- [Work to do]
a) Update the entries starting at the line containing "collectors: P. Ricker" and ending at the line containing "state / province: Kosrae" by putting "collector no." wherever "collector number" appears, leaving everything else unchanged.
b) Write what comes next in the SD-WAN explainer, picking up after its final sentence.

* BEGIN Document segment *

What Is SD-WAN?
SD-WAN stands for Software-Defined Wide Area Network. It is a technology that separates the network's control plane—the logic that decides where traffic goes—from the data plane, the physical connections that actually carry the traffic. This separation, borrowed from Software-Defined Networking (SDN) concepts developed in data center environments, allows a centralized controller to manage and optimize traffic across multiple types of WAN connections simultaneously.
In practical terms: before SD-WAN, a branch office typically had one or two dedicated MPLS circuits, and traffic routing decisions were baked into each router's configuration independently. Changing routing policy across 50 branches meant logging into 50 routers. If a circuit failed, manual intervention was often required. The branch was a fixed, expensive, relatively rigid thing.
SD-WAN replaces that rigidity with software intelligence. You deploy a small appliance (physical or virtual) at each branch location. That appliance connects to whatever circuits you have—MPLS, broadband fiber, cable, 4G LTE, 5G, satellite—and reports their status to a centralized controller in real time. The controller applies policy: "send VoIP over the MPLS, send backup traffic over broadband, fail over to LTE if latency on either exceeds 50ms." Every branch follows the same policy, updated from a single dashboard.

* END Document segment *
* BEGIN Information given *

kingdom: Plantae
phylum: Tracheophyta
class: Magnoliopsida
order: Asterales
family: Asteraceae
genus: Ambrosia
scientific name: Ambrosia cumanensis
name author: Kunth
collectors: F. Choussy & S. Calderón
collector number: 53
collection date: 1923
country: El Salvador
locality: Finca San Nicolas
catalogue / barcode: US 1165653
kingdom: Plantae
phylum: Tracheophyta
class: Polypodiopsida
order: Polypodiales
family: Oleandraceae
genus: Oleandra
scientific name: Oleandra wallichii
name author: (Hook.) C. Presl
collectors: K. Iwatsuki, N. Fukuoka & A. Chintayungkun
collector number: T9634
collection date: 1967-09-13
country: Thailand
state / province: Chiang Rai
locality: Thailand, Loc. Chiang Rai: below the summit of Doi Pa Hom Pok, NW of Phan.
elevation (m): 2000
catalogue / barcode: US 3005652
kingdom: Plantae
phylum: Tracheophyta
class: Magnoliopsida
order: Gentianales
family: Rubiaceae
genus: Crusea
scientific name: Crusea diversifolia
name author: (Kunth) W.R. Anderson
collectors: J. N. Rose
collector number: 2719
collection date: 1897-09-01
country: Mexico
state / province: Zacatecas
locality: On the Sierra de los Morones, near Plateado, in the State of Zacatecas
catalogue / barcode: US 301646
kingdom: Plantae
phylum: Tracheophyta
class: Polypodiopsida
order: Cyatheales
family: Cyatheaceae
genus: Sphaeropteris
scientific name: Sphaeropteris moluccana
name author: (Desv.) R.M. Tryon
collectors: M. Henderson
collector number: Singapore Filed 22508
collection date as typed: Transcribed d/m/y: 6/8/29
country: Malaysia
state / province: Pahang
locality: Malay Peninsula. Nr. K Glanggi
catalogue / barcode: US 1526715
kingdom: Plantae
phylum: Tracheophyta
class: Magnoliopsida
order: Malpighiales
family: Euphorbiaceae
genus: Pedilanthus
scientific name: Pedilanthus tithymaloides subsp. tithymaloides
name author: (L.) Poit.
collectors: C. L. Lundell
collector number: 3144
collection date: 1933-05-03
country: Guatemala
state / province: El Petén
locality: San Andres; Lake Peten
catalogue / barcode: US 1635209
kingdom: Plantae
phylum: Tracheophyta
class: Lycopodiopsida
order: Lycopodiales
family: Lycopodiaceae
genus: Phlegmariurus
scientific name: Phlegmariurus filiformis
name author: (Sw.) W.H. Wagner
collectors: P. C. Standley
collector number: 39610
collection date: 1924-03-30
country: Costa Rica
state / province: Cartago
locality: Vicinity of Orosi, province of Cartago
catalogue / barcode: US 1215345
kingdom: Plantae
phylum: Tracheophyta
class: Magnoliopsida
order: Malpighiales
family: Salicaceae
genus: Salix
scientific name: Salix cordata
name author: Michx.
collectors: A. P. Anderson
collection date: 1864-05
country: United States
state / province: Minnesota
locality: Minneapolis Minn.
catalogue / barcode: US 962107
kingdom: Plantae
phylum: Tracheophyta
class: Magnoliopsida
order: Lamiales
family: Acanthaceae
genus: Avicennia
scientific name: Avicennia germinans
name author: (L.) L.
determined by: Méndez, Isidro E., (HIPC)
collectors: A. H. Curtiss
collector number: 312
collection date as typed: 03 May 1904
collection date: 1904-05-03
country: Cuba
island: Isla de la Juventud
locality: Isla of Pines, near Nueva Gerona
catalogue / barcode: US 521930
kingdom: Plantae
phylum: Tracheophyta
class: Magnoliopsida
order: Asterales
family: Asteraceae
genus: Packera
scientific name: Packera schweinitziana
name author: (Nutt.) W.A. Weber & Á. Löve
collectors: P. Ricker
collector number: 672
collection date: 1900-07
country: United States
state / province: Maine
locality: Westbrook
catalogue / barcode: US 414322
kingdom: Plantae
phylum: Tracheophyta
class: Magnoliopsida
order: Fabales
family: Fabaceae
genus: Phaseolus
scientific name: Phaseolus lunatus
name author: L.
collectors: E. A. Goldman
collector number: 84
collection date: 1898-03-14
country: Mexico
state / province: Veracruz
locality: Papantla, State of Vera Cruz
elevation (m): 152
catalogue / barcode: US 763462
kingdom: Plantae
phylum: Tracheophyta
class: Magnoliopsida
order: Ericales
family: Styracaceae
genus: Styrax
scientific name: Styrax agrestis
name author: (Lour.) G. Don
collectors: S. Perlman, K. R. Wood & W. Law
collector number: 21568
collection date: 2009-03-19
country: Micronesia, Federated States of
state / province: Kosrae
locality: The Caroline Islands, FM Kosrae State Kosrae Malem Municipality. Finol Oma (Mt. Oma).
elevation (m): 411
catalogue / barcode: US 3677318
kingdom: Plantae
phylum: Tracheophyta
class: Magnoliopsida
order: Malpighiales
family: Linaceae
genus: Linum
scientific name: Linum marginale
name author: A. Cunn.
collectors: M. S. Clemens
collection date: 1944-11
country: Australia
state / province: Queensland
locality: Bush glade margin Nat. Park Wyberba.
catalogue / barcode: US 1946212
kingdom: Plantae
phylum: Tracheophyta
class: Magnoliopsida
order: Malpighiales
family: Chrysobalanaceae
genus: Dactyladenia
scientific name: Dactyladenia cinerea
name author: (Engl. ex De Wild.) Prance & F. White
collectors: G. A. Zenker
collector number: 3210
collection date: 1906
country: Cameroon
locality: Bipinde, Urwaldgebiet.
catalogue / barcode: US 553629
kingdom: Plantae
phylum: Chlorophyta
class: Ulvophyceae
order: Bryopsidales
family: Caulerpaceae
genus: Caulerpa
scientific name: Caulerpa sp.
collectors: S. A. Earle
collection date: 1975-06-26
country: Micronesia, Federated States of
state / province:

* END Information given *

- [Written responses]
a)
collectors: P. Ricker
collector no.: 672
collection date: 1900-07
country: United States
state / province: Maine
locality: Westbrook
catalogue / barcode: US 414322
kingdom: Plantae
phylum: Tracheophyta
class: Magnoliopsida
order: Fabales
family: Fabaceae
genus: Phaseolus
scientific name: Phaseolus lunatus
name author: L.
collectors: E. A. Goldman
collector no.: 84
collection date: 1898-03-14
country: Mexico
state / province: Veracruz
locality: Papantla, State of Vera Cruz
elevation (m): 152
catalogue / barcode: US 763462
kingdom: Plantae
phylum: Tracheophyta
class: Magnoliopsida
order: Ericales
family: Styracaceae
genus: Styrax
scientific name: Styrax agrestis
name author: (Lour.) G. Don
collectors: S. Perlman, K. R. Wood & W. Law
collector no.: 21568
collection date: 2009-03-19
country: Micronesia, Federated States of
state / province: Kosrae

b)
The WAN becomes underlay agnostic. It doesn't care whether the circuits underneath are MPLS or broadband or cellular. The overlay handles routing, security, and optimization regardless of what transport is present. This is the foundational concept of SD-WAN.
How SD-WAN Works
SD-WAN architecture has three layers: the underlay, the overlay, and the controller.
The underlay is the collection of physical or virtual circuits connecting your locations—MPLS from a carrier, broadband from Comcast or AT&T, a 5G connection from Verizon, a direct internet connection at a data center. These are purchased independently and can be a mix of anything. The underlay is transport; it carries bits.
The overlay is the SD-WAN fabric itself—encrypted tunnels (typically IPsec or DTLS) built on top of the underlay circuits. The SD-WAN appliance at each site creates tunnels to every other site and to any cloud on-ramp points. To applications, the overlay looks like a single managed network. The tunnels are encrypted by default, so the SD-WAN fabric is secure even when built over cheap public broadband.
The centralized controller is the brain. It maintains a real-time view of every link's performance—latency, jitter, packet loss, bandwidth utilization—and distributes routing policy to all appliances. When performance degrades on one path, the controller (or the appliance itself, using local policy) steers traffic to a better path in milliseconds. No human intervention required.
Zero-touch provisioning (ZTP) is how new sites get deployed. You ship a pre-registered appliance to a branch. A non-technical employee plugs it in, connects the circuits, and it phones home to the controller, downloads its configuration, and comes online automatically. Branch deployment that used to take weeks of IT scheduling can happen in hours.
Application traffic is identified using deep packet inspection (DPI). The SD-WAN recognizes Microsoft Teams, Salesforce, SAP, RDP, and hundreds of other applications by their traffic signatures. Once identified, policy determines which path that application takes. This is application-aware routing—one of SD-WAN's most important capabilities.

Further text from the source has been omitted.